• **WHAT IS NEEDED**
Search term "Tovarich": copy each line of the data containing it.

Stored data entries:
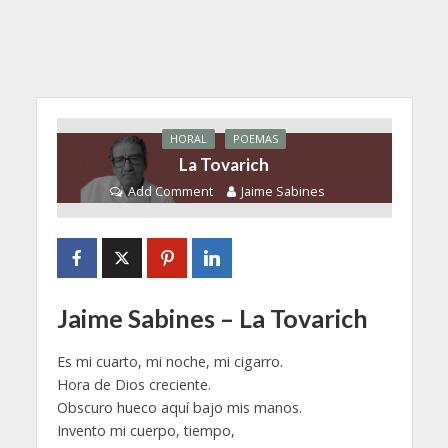
HORAL
POEMAS
La Tovarich
Add Comment
Jaime Sabines
Jaime Sabines – La Tovarich
Es mi cuarto, mi noche, mi cigarro.
Hora de Dios creciente.
Obscuro hueco aquí bajo mis manos.
Invento mi cuerpo, tiempo,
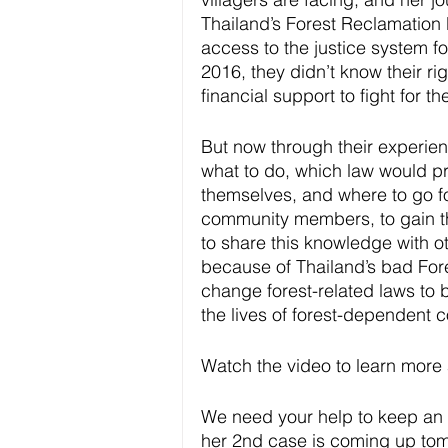
Thailand’s Forest Reclamation P
access to the justice system fo
2016, they didn’t know their ri
financial support to fight for t
But now through their experi
what to do, which law would pr
themselves, and where to go fo
community members, to gain t
to share this knowledge with ot
because of Thailand’s bad Fore
change forest-related laws to b
the lives of forest-dependent 
Watch the video to learn more 
We need your help to keep an e
her 2nd case is coming up tomor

• **RESPONSE TO THIS EXERCISE**
La Tovarich
Jaime Sabines – La Tovarich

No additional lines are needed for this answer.